Apesar de a maioria dos autores criticar abertamente o regime comunista, estes continuavam a beneficiar dos subsídios do Estado. Porquê? A sátira está muito enraizada na cultura alemã, representando uma forma muito antiga de “higiene política”. Tal como no carnaval de Colónia, que há mais de duzentos anos vê desfilar, durante um dia, cortejos decorados para ridicularizar o clero e os políticos, o Kabarett é um local onde é possível exprimir-se e partilhar as críticas feitas às personalidades influentes.

“**Rir juntos**”

Dirk Neldner retira desta tradição uma característica do humor além-Reno, e considera que “os alemães precisam de sair para poder rir juntos”. Uma teoria que não é partilhada por Werner Doyé, o realizador de “Toll!” (“Fantástico!”), uma série de sátira política semanal transmitida no canal ZDF: “Em período de ditadura, era mais seguro rir no Kabarett, o que não quer dizer que as pessoas não faziam piadas uma vez em casa”, diz ele.
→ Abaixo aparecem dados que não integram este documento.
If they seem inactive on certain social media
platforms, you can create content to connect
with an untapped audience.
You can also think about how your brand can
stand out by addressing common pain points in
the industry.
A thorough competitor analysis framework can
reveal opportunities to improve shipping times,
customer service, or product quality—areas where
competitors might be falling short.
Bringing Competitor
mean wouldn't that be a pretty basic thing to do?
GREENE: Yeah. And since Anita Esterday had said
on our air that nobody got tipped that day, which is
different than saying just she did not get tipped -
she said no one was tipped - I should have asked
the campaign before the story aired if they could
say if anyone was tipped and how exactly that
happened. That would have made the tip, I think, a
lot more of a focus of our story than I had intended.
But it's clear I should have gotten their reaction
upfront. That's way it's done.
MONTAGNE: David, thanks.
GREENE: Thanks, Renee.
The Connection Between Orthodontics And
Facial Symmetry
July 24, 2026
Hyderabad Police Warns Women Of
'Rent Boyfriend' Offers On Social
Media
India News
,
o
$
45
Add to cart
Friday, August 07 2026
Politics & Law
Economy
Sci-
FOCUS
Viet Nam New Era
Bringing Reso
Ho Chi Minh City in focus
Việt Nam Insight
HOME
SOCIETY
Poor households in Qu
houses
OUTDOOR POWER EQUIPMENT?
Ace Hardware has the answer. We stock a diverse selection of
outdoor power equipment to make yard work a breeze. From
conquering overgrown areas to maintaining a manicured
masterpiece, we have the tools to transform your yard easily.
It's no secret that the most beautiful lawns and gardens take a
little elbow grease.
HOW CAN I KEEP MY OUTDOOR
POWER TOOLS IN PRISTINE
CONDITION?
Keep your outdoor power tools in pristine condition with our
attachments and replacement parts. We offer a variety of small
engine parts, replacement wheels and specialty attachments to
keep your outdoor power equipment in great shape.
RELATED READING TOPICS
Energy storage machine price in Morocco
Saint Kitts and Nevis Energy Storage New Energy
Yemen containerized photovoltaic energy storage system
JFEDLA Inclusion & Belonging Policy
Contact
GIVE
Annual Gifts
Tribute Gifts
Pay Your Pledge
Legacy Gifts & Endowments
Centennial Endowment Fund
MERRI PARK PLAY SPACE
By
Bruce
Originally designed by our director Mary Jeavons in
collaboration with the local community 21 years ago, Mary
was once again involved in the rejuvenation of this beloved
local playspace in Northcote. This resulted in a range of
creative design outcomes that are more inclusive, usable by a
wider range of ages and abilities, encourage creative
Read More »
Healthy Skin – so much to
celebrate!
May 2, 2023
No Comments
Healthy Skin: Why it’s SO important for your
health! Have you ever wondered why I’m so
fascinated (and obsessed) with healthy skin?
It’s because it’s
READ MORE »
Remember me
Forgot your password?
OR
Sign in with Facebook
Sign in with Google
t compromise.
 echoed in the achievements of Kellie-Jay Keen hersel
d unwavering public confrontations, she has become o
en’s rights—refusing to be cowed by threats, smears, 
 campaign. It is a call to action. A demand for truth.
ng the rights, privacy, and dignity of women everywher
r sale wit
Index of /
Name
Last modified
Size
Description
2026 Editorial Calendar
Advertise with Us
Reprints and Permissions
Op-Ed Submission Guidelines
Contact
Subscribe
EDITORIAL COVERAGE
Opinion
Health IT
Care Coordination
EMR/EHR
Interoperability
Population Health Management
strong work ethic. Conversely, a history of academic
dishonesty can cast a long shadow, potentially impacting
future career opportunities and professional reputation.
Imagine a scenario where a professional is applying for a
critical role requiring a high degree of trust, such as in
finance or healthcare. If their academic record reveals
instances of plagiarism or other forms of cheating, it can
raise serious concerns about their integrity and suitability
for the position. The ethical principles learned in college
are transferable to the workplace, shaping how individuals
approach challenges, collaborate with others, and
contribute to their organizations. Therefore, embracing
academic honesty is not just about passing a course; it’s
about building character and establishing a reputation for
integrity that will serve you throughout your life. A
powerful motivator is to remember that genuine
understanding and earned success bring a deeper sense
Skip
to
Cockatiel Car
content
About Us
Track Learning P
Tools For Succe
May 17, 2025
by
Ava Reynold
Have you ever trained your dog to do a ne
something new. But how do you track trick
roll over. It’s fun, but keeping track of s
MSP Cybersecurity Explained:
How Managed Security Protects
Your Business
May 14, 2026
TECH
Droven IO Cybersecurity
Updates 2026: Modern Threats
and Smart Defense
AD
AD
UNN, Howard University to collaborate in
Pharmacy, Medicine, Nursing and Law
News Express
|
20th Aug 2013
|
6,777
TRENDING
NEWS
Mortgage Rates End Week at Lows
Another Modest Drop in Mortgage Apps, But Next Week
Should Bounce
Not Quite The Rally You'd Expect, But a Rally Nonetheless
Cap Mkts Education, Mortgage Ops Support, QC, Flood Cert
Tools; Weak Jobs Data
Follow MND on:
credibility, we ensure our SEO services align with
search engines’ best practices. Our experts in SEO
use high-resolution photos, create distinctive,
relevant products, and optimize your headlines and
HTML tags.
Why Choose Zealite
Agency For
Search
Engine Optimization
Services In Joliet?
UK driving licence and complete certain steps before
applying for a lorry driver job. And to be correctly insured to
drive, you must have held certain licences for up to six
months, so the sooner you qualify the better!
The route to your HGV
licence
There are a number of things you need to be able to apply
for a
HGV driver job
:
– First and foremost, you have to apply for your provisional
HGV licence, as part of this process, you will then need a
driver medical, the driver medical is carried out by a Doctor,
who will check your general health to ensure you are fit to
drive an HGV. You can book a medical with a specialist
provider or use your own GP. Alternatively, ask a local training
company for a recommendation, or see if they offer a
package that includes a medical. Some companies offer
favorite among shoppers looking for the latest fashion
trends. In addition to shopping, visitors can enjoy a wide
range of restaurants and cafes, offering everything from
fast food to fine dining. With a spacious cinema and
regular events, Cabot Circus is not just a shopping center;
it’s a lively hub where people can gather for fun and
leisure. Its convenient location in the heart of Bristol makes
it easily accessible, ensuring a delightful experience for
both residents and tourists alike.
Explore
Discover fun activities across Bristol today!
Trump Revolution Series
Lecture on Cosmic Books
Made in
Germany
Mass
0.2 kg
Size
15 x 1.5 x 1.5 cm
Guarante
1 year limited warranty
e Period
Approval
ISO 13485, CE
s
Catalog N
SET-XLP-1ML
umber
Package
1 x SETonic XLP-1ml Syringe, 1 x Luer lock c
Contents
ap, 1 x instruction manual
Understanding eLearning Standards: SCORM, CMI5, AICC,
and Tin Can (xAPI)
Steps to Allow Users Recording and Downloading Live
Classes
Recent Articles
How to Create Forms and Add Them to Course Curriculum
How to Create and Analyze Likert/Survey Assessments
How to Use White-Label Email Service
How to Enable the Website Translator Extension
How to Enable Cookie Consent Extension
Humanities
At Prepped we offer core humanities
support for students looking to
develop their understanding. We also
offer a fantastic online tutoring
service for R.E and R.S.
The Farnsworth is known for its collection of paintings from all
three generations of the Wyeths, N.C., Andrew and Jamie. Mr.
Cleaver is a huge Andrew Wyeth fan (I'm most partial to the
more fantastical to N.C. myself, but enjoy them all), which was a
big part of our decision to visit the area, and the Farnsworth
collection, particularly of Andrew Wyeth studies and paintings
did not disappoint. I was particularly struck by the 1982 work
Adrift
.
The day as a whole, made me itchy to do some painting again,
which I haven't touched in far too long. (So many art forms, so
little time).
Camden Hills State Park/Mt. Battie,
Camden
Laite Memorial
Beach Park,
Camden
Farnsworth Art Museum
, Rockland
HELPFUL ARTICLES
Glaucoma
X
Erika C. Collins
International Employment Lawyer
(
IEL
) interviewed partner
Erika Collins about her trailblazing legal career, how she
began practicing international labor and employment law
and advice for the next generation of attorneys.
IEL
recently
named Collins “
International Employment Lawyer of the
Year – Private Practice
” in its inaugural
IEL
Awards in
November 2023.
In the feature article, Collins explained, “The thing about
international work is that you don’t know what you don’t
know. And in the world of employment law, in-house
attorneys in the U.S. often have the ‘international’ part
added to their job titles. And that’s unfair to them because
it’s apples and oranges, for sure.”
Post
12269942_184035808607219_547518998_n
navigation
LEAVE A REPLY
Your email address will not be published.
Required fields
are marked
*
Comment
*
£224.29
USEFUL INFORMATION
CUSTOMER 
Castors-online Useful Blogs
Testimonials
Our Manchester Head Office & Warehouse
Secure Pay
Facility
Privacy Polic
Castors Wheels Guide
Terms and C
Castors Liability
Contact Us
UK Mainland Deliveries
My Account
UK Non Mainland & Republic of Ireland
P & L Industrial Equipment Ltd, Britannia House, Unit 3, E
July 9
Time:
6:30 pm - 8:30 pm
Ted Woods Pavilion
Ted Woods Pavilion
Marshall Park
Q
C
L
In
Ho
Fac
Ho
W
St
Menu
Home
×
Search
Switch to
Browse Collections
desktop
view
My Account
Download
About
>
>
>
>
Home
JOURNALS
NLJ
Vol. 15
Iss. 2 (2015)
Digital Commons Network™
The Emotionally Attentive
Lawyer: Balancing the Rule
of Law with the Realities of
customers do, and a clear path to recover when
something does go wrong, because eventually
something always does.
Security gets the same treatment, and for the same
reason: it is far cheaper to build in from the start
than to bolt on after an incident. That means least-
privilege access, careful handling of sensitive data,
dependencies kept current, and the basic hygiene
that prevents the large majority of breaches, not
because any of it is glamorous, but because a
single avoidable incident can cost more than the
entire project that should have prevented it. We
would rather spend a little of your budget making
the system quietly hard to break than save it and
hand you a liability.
"O estereótipo do alemão sério deriva do facto de a cena humorística se ter confrontado durante muito tempo com o respeito da autoridade; na Alemanha, eram muitos os temas proibidos, contrariamente à Inglaterra, por exemplo. Hoje em dia já não é esse o caso." Prova disso? O que faz Angela Merkel à sua roupa velha? Anda com ela vestida.